June 29, 2020
SmithGroup’s Sacramento Office for a Construction Pro Showcases the Client’s Expertise
While adapting two buildings as one new Sacramento workplace for DPR Construction, the architects created a showcase of the builder’s best practices.
In the Sacramento, California, office that SmithGroup designed for a global construction company, some of the most innovative features are those that you might not necessarily see.
Subtle design choices enhance rather than diminish their impact, according to the client, DPR Construction. “Occupant comfort, materials transparency, employee health—with clients demanding those benefits from their own buildings, we wanted ours to reflect them,” says DPR project manager Marshall Andrews.
Cladding the final structure in a uniform brick skin, SmithGroup combined two lowslung, unassuming buildings into one without really changing their individual foot-prints. The firm then built a cross-laminated timber (CLT) addition on top, creating a terrace and glazing on the elevations that sandwich a largely open-plan office space.
To the untrained eye, SmithGroup’s intervention seems minor. But that light touch represents the sum of industry intelligence that the builder and architects have collected since first collaborating on a Phoenix headquarters nine years ago. “They wanted to achieve a net-positive energy building then,” recalls SmithGroup principal Drew Padilla.
Thanks to that experience, the firm understood how to deliver a design that lets the best buildable practices and solutions take the lead. The 28,833-square-foot Sacramento office is on track to earn LEED Platinum and WELL Building certifications as well as the International Living Future Institute’s Zero Energy certification.
USING WHAT’S THERE One obvious way to reduce the project’s embodied carbon was to stick with its existing shells rather than building something new. The pair of 1950s-era structures had previously been used as vehicle testing sites. Aside from the new brick-and-aluminum facade, the chief intervention was the addition: Built with an innovative framework of CLT instead of steel, it’s the first such load-bearing timber structure Sacramento has ever seen.

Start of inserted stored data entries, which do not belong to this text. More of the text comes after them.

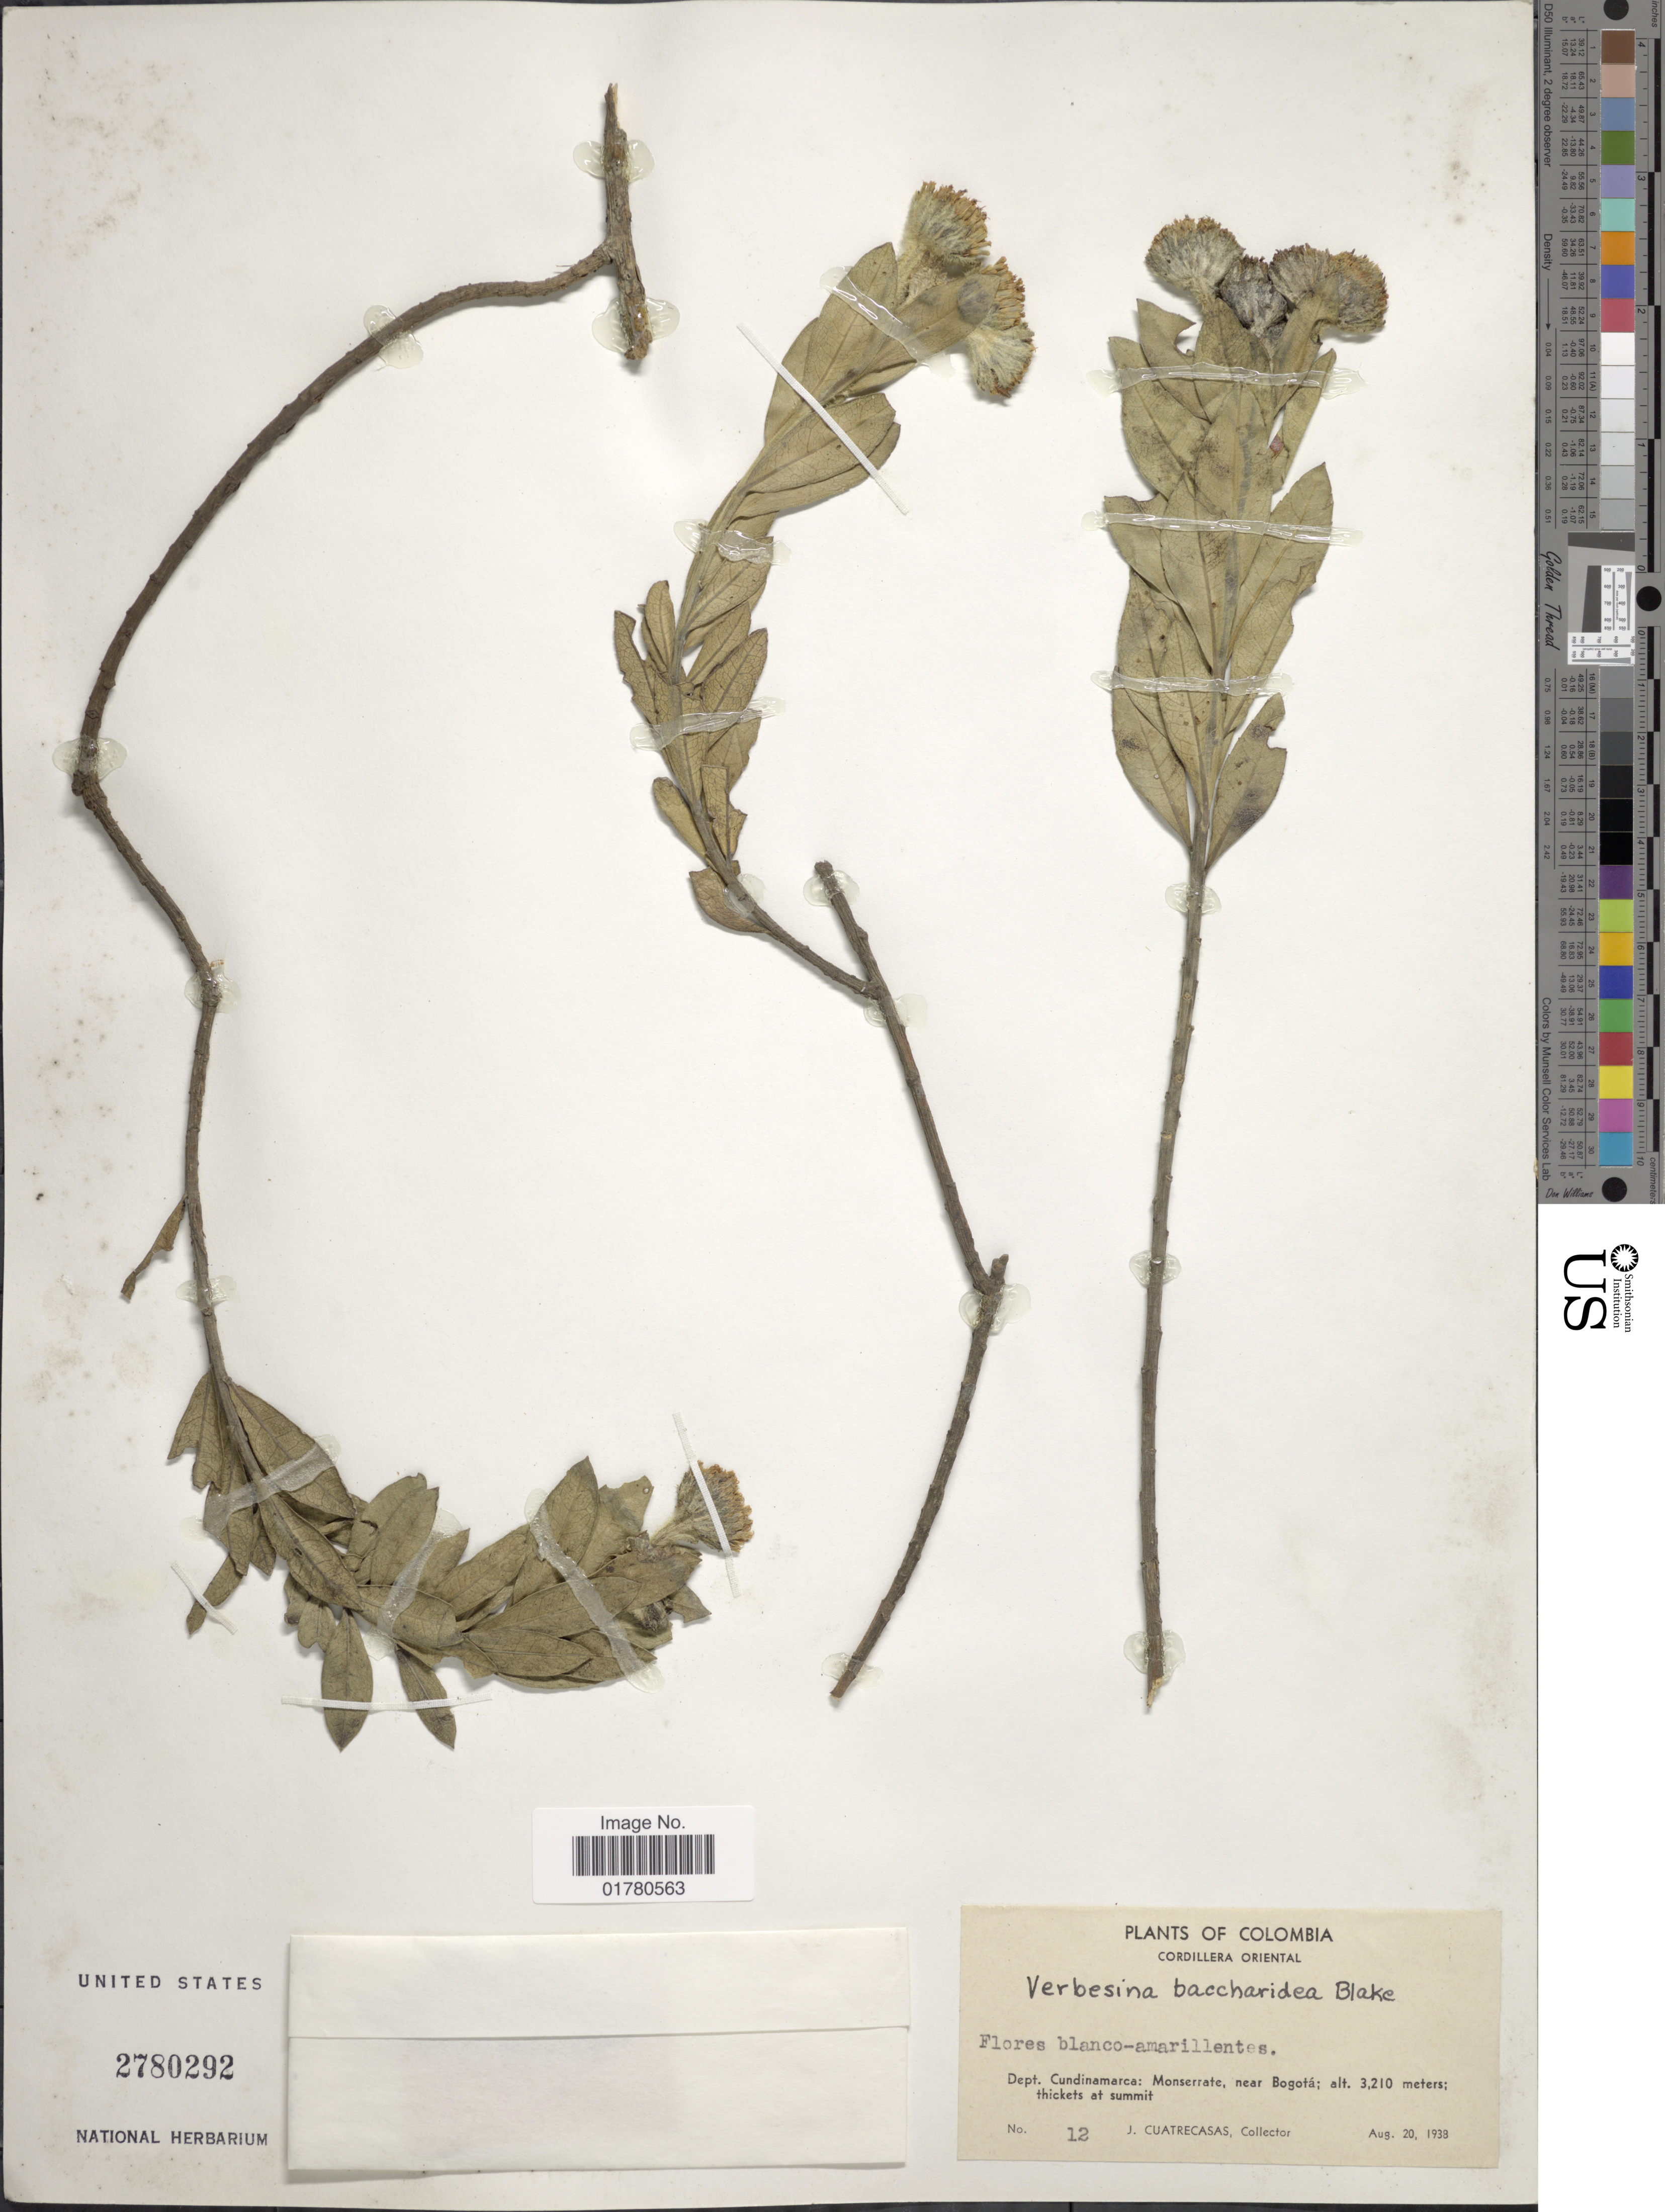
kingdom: Plantae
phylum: Tracheophyta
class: Magnoliopsida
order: Asterales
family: Asteraceae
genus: Verbesina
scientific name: Verbesina baccharides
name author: S.F. Blake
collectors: J. Cuatrecasas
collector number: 12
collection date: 1938-08-20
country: Colombia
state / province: Cundinamarca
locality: Dept. Cundinamarca: Monserrate, near Bogotá; thickets at summit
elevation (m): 3210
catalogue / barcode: US 2780292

The 5,600-square-foot new construction on top of one building contains a reception area, a kitchen, and flexible meeting and workspaces for 48. Throughout, CLT constitutes support columns, ceiling beams, walls, flooring, stairs, and a shear wall. Only the column footings are concrete piles. “The challenge was that local inspectors didn’t know what they were looking at,” Padilla says. But since CLT is inherently fire resistant and has its own thermal rating, authorities approved it in this application.
In the second building, the team adapted its 3,000-square-foot basement for use as a geothermal heat sink. Drawn through a maze of underground walls, air is precooled or preheated through heat exchange with the earth and conditioned before it is forced into the space upstairs. DPR’s Andrews had three engineers separately validate the concept. “There was just no better way to use the basement, since you can’t occupy it,” says SmithGroup designer Andrea Gulyas.
LEAVING ROOM FOR CHANGE The most unusual step was deliberately programming empty space: SmithGroup analyzed how DPR uses its offices and found that although desks are allotted a big chunk of the square footage, staff occupy them only 30 percent of the time. “Instead we’re on job sites, conducting interviews, or all gathered in a single meeting room. That was an eye opener,” says Andrews. With that in mind, the architects conceived a flexible event-friendly space with mobile workstations, two-thirds of which are unassigned—making it easy to convert the second and ground floors if DPR decides to loan or lease the building. “This is the first time an agenda like that had driven the program,” says Gulyas of these futureproofing efforts.
FINDING LOW-EFFORT ALTERNATIVES Because the architects were working with such a data-driven client, even popular concepts such as plant walls were closely scrutinized. SmithGroup found that lush feature walls can cost upwards of $50,000 annually to maintain. Instead the team installed a zero-maintenance seed wall with help from landscape company Miridae, artist Micah Crandall-Bear, and fabricator Marc Foster. As DPR harvests the seeds for reforestation, new ones replace them, and the process is repeated. Plants have been added in specially designed planters around structural columns, which Gulyas says are a low-water and low-maintenance alternative to green walls.
There were other ways to add greenery: The outdoor terrace visually connects people in the office to life on the sidewalk below. Beyond an extra gathering space, it provides the staff with a pleasant view of the block’s ample tree canopies, an apt perk in the so-called City of Trees, where they cover nearly a quarter of the urban landscape.